Mango jam. Source: Shutterstock / Legion Media
Monsoons in southern India are associated not only with cooler weather but also with an abundant supply of mangoes picked during the just-concluded summer. Mango became my favorite fruit after I tried for the first time in the US. Of course the imported mangoes I had in America tasted very different from the mangoes we get here in India. I thought the Mexican mangoes tasted great until I tried south Indian varieties.
The English word "mango" originated from the Tamil word māṅgai or Malayalam māṅṅa from the Dravidian root word for the same. The word's first recorded attestation in European language was a text by Ludovico di Varthema in Italian in 1510, as manga. When mangoes were first imported to the American colonies in the 17th century, they had to be pickled due to lack of refrigeration. Other fruits were also pickled and came to be called "mangoes", especially bell peppers, and by the 18th century, the word "mango" became a verb meaning "to pickle".
Mango for Russians is one of the most exotic fruits. It’s extremely expensive; one not-so tasty mango will cost you about Rs 200. Few years back I went to the Urals and I brought the whole box of Mallika that was my favorite type of mango at that time. My relatives who had never tried mangoes were fascinated by the taste, the size and the shape of the seed.
Mango season in India is very short. It does make sense to preserve mangoes by making mango jam. I have tried several options and would like to share my findings. Making jam is a time consuming process. The problem is that you can’t just leave jam vessel cooking on low flame unattended. You have to constantly stir it so it doesn't burn.
I always look for ways to simplify my life and making mango jam was an exercise in experiments. The first time I left my jam mixture on low flame thinking it will work. Of course when I came back after 20 minutes, my light yellow mixture turned into an amber colour substance and got burnt at the bottom. My apartment got aerated with a burnt sugar smell.

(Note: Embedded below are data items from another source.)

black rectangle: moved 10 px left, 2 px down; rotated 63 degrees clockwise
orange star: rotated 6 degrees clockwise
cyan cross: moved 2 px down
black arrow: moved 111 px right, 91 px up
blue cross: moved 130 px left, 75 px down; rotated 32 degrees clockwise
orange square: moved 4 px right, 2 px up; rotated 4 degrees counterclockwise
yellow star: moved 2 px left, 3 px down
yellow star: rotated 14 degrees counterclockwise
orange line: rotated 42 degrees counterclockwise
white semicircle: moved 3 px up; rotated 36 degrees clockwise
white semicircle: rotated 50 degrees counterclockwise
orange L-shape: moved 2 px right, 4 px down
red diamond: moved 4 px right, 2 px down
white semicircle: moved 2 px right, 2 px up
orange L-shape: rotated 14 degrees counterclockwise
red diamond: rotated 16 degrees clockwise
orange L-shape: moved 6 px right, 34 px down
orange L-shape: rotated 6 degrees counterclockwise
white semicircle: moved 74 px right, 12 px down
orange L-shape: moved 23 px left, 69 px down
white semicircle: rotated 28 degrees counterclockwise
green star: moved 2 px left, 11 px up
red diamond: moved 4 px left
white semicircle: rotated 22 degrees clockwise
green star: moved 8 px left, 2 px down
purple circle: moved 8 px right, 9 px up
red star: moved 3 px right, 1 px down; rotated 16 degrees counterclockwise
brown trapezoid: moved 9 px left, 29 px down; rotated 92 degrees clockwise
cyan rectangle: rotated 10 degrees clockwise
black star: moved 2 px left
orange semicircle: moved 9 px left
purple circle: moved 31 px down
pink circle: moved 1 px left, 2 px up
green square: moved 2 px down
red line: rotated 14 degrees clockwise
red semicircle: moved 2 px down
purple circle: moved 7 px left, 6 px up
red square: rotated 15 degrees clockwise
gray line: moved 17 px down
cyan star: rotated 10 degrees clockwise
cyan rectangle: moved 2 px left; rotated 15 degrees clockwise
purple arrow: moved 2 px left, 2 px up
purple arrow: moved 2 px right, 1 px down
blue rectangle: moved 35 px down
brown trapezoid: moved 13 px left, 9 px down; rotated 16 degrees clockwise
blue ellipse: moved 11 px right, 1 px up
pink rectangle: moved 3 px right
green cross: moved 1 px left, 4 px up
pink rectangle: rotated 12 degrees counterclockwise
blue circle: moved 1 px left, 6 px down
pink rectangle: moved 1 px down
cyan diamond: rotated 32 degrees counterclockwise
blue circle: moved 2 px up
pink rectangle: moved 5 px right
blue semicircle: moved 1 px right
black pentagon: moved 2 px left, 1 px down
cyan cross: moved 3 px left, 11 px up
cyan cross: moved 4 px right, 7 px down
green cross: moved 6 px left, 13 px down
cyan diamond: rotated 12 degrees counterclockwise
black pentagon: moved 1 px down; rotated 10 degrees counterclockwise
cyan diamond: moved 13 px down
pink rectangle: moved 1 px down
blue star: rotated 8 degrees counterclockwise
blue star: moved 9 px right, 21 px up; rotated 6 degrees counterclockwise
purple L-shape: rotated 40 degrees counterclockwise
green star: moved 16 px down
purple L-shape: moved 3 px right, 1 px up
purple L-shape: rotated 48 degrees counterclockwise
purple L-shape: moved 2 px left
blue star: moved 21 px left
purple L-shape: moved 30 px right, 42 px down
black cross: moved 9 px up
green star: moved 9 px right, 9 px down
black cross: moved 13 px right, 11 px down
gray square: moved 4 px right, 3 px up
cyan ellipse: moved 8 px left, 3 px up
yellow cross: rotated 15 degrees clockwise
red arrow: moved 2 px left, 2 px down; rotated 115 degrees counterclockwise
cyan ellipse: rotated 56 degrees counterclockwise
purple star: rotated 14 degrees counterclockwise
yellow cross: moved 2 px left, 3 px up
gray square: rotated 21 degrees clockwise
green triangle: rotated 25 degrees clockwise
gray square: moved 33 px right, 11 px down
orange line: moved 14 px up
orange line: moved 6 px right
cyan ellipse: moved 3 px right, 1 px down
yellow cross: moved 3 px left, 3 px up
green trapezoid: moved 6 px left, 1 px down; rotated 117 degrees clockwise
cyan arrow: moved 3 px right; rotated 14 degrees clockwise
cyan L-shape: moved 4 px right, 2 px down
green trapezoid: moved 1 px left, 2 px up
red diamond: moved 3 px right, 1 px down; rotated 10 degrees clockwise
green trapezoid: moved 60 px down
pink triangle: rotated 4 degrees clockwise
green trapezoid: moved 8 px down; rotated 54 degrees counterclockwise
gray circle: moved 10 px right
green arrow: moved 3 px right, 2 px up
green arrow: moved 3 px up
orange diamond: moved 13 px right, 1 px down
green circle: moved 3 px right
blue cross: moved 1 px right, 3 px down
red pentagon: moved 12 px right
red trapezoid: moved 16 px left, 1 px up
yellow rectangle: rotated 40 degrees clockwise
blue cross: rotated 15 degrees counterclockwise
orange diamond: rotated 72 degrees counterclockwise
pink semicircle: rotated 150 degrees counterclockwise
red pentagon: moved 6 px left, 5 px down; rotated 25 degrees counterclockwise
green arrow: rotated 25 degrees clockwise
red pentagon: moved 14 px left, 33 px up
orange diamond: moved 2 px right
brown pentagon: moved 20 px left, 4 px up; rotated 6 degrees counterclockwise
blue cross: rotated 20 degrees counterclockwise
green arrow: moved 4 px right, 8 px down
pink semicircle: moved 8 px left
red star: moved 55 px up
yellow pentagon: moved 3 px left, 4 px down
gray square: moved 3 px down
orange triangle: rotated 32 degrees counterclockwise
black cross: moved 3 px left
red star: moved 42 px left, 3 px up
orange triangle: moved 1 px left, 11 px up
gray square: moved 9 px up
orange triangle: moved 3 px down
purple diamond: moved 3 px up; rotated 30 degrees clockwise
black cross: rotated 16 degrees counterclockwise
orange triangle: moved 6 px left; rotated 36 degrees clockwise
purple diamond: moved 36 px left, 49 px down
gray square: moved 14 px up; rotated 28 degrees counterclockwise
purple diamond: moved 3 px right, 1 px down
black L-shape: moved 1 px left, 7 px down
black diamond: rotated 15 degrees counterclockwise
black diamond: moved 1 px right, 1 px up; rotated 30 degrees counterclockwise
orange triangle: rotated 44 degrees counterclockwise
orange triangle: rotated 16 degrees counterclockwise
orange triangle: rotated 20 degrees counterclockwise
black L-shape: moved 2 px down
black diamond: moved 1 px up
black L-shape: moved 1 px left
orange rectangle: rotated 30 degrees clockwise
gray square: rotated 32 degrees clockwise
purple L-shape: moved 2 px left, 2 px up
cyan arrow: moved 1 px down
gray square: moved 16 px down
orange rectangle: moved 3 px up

My second approach was to make jam in the microwave. I had the feeling that it’s possible. I went on the internet and found out the technique to make jam in microwave. It was extremely simple - mix the ingredients and set the time, mixing several times.
The third approach was with the help of a breadmaker. This definitely made my jam making processes extremely simple - put cut mangoes, add sugar, switch on the bread maker. 1.5 hours later my mango jam was ready!
The disadvantages of the second and third options are that jam made that way doesn't last. If you keep it in room temperature, it gets molded the second day. Even refrigerated it can't last long. On the other side, my burnt jam lasted in the fridge for 2 years and maintained its beautiful amber color and unique taste.
My recommendation: if you want to make mango jam for tomorrow - use microwave for 30 min and it is ready. If you want to make mango jam for the next year - be patient and spend some time in the kitchen. Rule of thumb: any jam is ready and will last if by putting a drop of jam on your finger nail it will stay and won't spread.
Mango jam – Russian style:
Proportion of mangoes and sugar should be 1:1 if mangoes are not too sweet and 1:0.8 if mangoes are very sweet. It is better to take semi ripe mangoes and weight them without seed and skin.
1. Peal mangoes and cut into half-inch cubes. Add sugar and leave at least for 30 min to get juice coming.
2. Heat mixture on higher flame and bring it to simmer on low flame. Continue to stir and make sure the bubbles are coming. If there is froth accumulated, remove it with a spoon. It will take 40-60 min to get jam ready.
3. Put jam in sterilized jars while hot and close tight with a lid. You can sterilize jars by putting boiling water. Put a tablespoon inside so the jar won’t crack.
Ingredients – same as above.
I found that the jam tastes better if you add squeezed lemon juice to it.